16 September 2025

Research pick: Our house is not necessarily a very, very green house - "A critical evaluation of the sustainability of building codes and policy when embodied carbon is considered for the construction of three-bedroom houses in UK"

Research in the International Journal of Sustainable Real Estate and Construction Economics draws attention to a neglected element of the UK’s climate strategy: the carbon locked into the materials used to construct new homes.

These embodied carbon emissions arise not from the daily operation of a house but from the extraction, processing, transport and assembly of the materials themselves. Embodied carbon emissions are released before a building is even occupied, they are effectively front-loaded into the atmosphere.

There is therefore a substantial gap in the regulations that must be filled: while energy use within homes is monitored, the emissions embedded in supply chains remain outside the scope of current standards. While policymakers have so far concentrated on cutting the energy required to heat and power homes, the research suggests that material-related emissions may soon outweigh operational ones as the national grid shifts towards renewables and building standards improve energy efficiency.

The study examined the structural frames of a typical three-bedroom house, the most common size built in the UK, using both manual calculation and a digital life cycle assessment tool. The researchers compared three common construction materials: wood, steel and brick. Their analysis found that wooden frames carried the lowest embodied carbon, bricks-and-mortar frames the highest, and steel fell in between. The high carbon cost of steel was attributed largely to the energy-intensive process of smelting ore, while the emissions associated with bricks accumulated through both production and transport.

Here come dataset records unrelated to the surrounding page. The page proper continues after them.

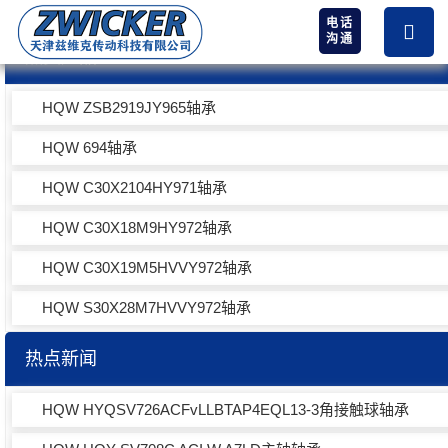
电话
沟通
热卖产品
HQW ZSB2919JY965轴承
HQW 694轴承
HQW C30X2104HY971轴承
HQW C30X18M9HY972轴承
HQW C30X19M5HVVY972轴承
HQW S30X28M7HVVY972轴承
热点新闻
HQW HYQSV726ACFvLLBTAP4EQL13-3角接触球轴承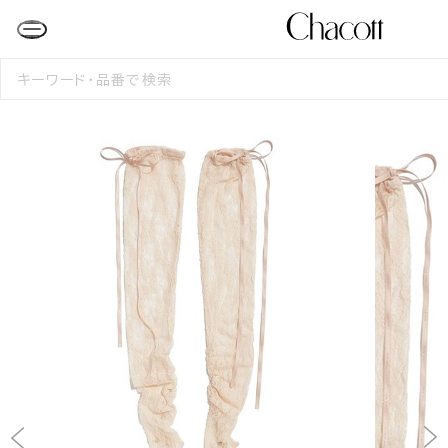
検
索
す
る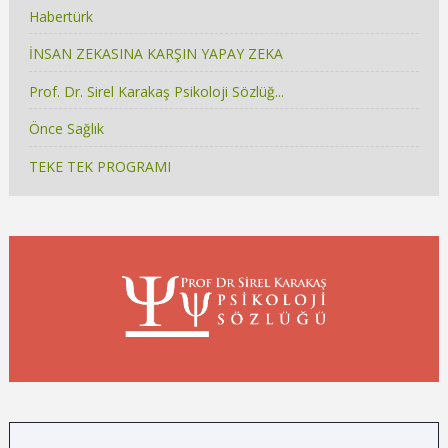
Habertürk
İNSAN ZEKASINA KARŞIN YAPAY ZEKA
Prof. Dr. Sirel Karakaş Psikoloji Sözlüğ...
Önce Sağlık
TEKE TEK PROGRAMI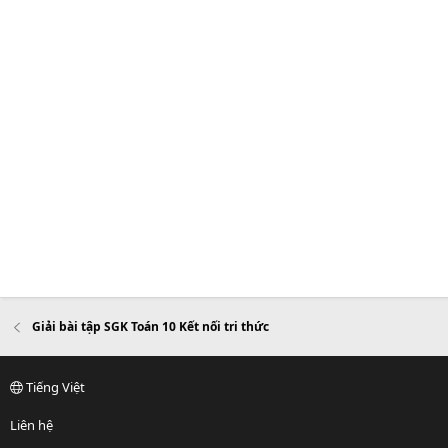
Giải bài tập SGK Toán 10 Kết nối tri thức
Tiếng Việt
Liên hệ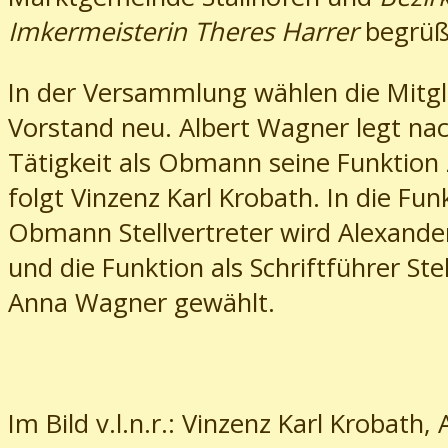
Imkermeisterin Theres Harrer
begrüß
In der Versammlung wählen die Mitgl
Vorstand neu. Albert Wagner legt na
Tätigkeit als Obmann seine Funktion 
folgt Vinzenz Karl Krobath. In die Fun
Obmann Stellvertreter wird Alexander
und die Funktion als Schriftführer Ste
Anna Wagner gewählt.
Im Bild v.l.n.r.: Vinzenz Karl Krobath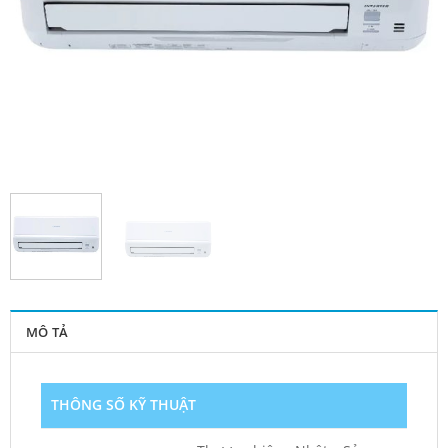
MÔ TẢ
THÔNG SỐ KỸ THUẬT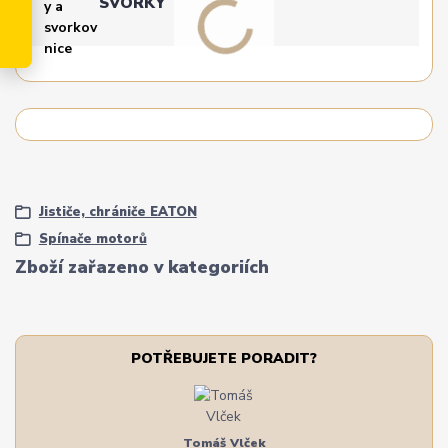
SVORKY
Jističe, chrániče EATON
Spínače motorů
Zboží zařazeno v kategoriích
POTŘEBUJETE PORADIT?
Tomáš Vlček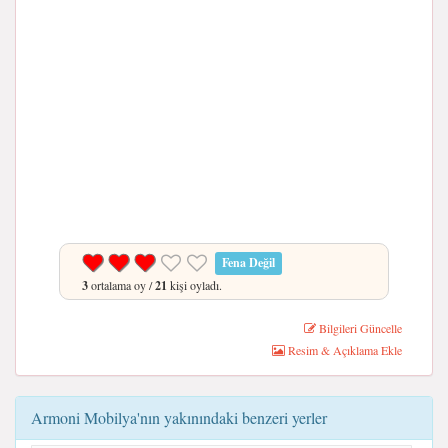
Fena Değil
3
ortalama oy /
21
kişi oyladı.
Bilgileri Güncelle
Resim & Açıklama Ekle
Armoni Mobilya'nın yakınındaki benzeri yerler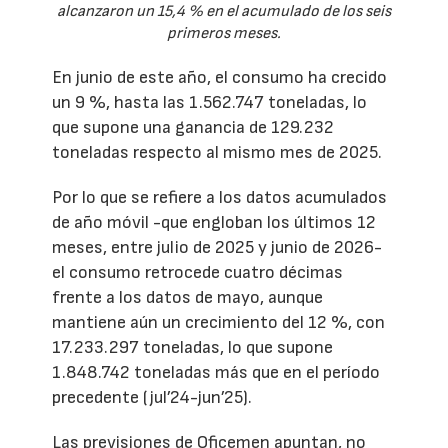
alcanzaron un 15,4 % en el acumulado de los seis
primeros meses.
En junio de este año, el consumo ha crecido
un 9 %, hasta las 1.562.747 toneladas, lo
que supone una ganancia de 129.232
toneladas respecto al mismo mes de 2025.
Por lo que se refiere a los datos acumulados
de año móvil -que engloban los últimos 12
meses, entre julio de 2025 y junio de 2026-
el consumo retrocede cuatro décimas
frente a los datos de mayo, aunque
mantiene aún un crecimiento del 12 %, con
17.233.297 toneladas, lo que supone
1.848.742 toneladas más que en el período
precedente (jul’24-jun’25).
Las previsiones de Oficemen apuntan, no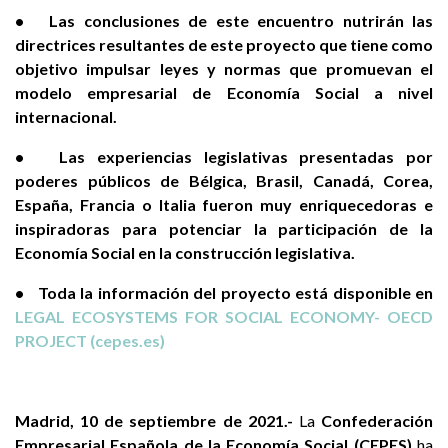
• Las conclusiones de este encuentro nutrirán las
directrices resultantes de este proyecto que tiene como
objetivo impulsar leyes y normas que promuevan el
modelo empresarial de Economía Social a nivel
internacional.
• Las experiencias legislativas presentadas por
poderes públicos de Bélgica, Brasil, Canadá, Corea,
España, Francia o Italia fueron muy enriquecedoras e
inspiradoras para potenciar la participación de la
Economía Social en la construcción legislativa.
• Toda la información del proyecto está disponible en
LEGAL ECOSYSTEMS FOR SOCIAL ECONOMY- OECD
PROJECT (cepes.es)
Madrid, 10 de septiembre de 2021.-
La
Confederación
Empresarial Española de la Economía Social (CEPES)
ha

These findings carry weight beyond the construction site. The UK faces a shortfall of hundreds of thousands of homes each year. Meeting this demand while also honouring commitments to net-zero carbon emissions by 2050 represents a major challenge. Current regulations focus on energy efficiency in use but do not take into account embodied carbon. The absence of such considerations, the researchers warn, risks locking in decades of additional emissions during a period when international climate agreements call for steep reductions.

King, H., Rawson, R. and Okere, U. (2024) ‘A critical evaluation of the sustainability of building codes and policy when embodied carbon is considered for the construction of three-bedroom houses in UK’, Int. J. Sustainable Real Estate and Construction Economics, Vol. 3, No. 1, pp.63–81.